Output the lines of the listing below, unchanged, starting with the line containing "## This program" and going on through the line containing "Get used to it.".

EXERCISE INPUTS Block Start

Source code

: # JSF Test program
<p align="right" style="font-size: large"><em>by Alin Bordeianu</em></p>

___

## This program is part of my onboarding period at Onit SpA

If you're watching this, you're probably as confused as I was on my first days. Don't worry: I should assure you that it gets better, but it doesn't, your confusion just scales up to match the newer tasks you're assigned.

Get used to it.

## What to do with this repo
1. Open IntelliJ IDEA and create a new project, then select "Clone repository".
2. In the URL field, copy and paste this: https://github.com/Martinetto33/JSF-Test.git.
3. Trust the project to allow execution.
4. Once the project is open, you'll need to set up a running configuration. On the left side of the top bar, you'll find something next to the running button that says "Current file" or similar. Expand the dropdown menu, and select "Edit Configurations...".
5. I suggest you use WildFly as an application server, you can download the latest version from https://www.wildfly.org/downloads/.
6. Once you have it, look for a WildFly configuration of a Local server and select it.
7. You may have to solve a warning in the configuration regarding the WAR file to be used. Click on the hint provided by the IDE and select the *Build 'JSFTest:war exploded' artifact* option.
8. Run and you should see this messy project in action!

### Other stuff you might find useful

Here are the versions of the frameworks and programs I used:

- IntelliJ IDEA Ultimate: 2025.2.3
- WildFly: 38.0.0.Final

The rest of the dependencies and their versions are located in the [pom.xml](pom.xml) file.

EXERCISE INPUTS Block End
EXERCISE INPUTS Block Start

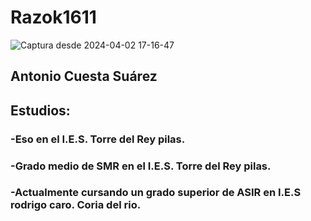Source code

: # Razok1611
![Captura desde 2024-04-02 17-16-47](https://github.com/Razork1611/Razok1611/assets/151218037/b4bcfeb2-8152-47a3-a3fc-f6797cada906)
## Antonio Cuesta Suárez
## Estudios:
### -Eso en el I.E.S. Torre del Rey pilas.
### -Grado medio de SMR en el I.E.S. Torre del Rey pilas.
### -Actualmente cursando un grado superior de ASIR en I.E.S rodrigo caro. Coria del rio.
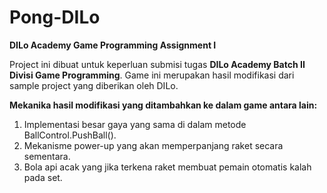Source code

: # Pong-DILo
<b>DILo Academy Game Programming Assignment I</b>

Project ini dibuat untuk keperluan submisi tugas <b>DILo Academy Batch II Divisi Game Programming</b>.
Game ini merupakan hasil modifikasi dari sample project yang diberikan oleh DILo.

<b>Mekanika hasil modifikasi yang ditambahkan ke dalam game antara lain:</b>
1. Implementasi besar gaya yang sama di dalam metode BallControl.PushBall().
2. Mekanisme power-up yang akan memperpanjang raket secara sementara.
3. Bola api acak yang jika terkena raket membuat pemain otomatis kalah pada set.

EXERCISE INPUTS Block End

■ ANSWER BOX ■
## This program is part of my onboarding period at Onit SpA

If you're watching this, you're probably as confused as I was on my first days. Don't worry: I should assure you that it gets better, but it doesn't, your confusion just scales up to match the newer tasks you're assigned.

Get used to it.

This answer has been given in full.